2 reflect △def across the y - axis. then rotate △def 90° counterclockwise around the origin. what are the coordinates of the vertices of △def? show your work.

Explanation:

Step1: Find coordinates after y - axis reflection

The rule for reflecting a point $(x,y)$ across the y - axis is $(-x,y)$. Assume the coordinates of $D=(x_1,y_1)$, $E=(x_2,y_2)$, $F=(x_3,y_3)$. From the graph, if $D = (-5,-2)$, $E=(0,-2)$, $F=(-3,-6)$. After reflection across the y - axis, $D'=(5,-2)$, $E'=(0,-2)$, $F'=(3,-6)$.

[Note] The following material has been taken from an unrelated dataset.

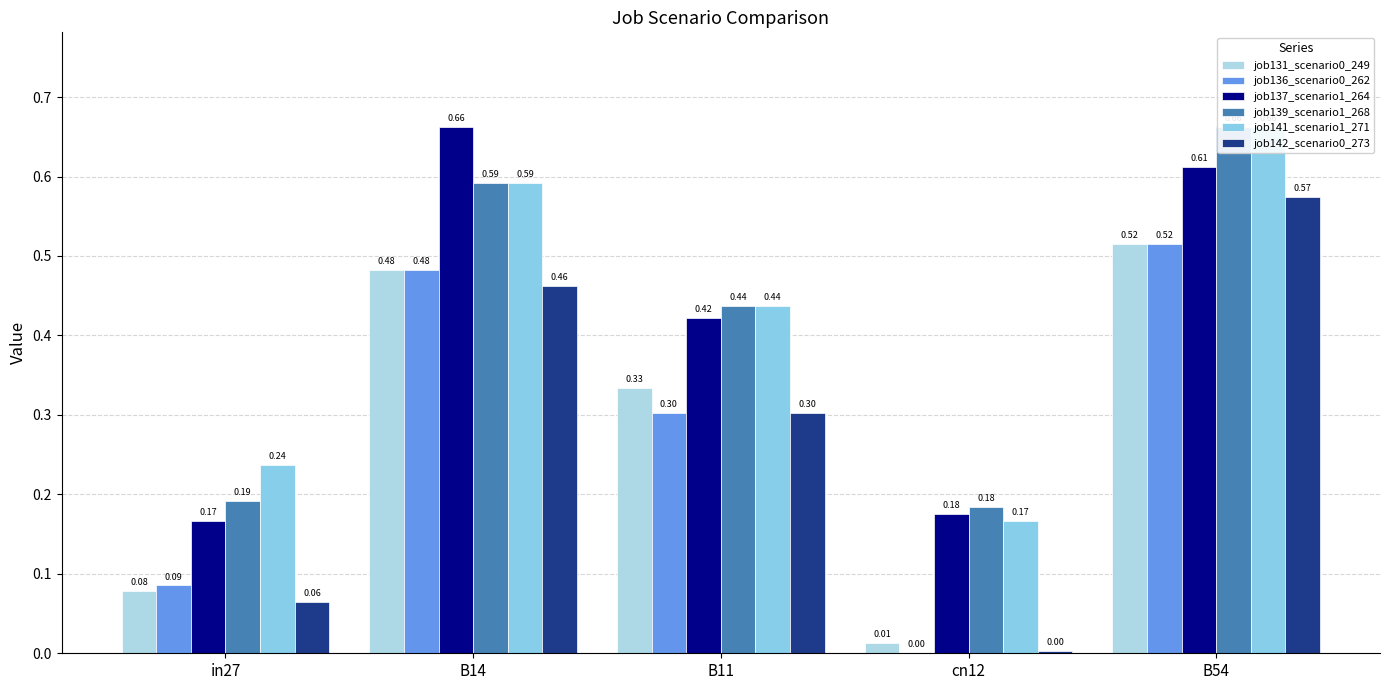

What is the sum of all job141_scenario1_271 values?

2.1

Step2: Find coordinates after 90 - degree counter - clockwise rotation

The rule for rotating a point $(x,y)$ 90 degrees counter - clockwise around the origin is $(-y,x)$.
For $D'=(5,-2)$, $D''=(2,5)$.
For $E'=(0,-2)$, $E''=(2,0)$.
For $F'=(3,-6)$, $F''=(6,3)$.

Answer:

The coordinates of $D''$ are $(2,5)$, the coordinates of $E''$ are $(2,0)$ and the coordinates of $F''$ are $(6,3)$.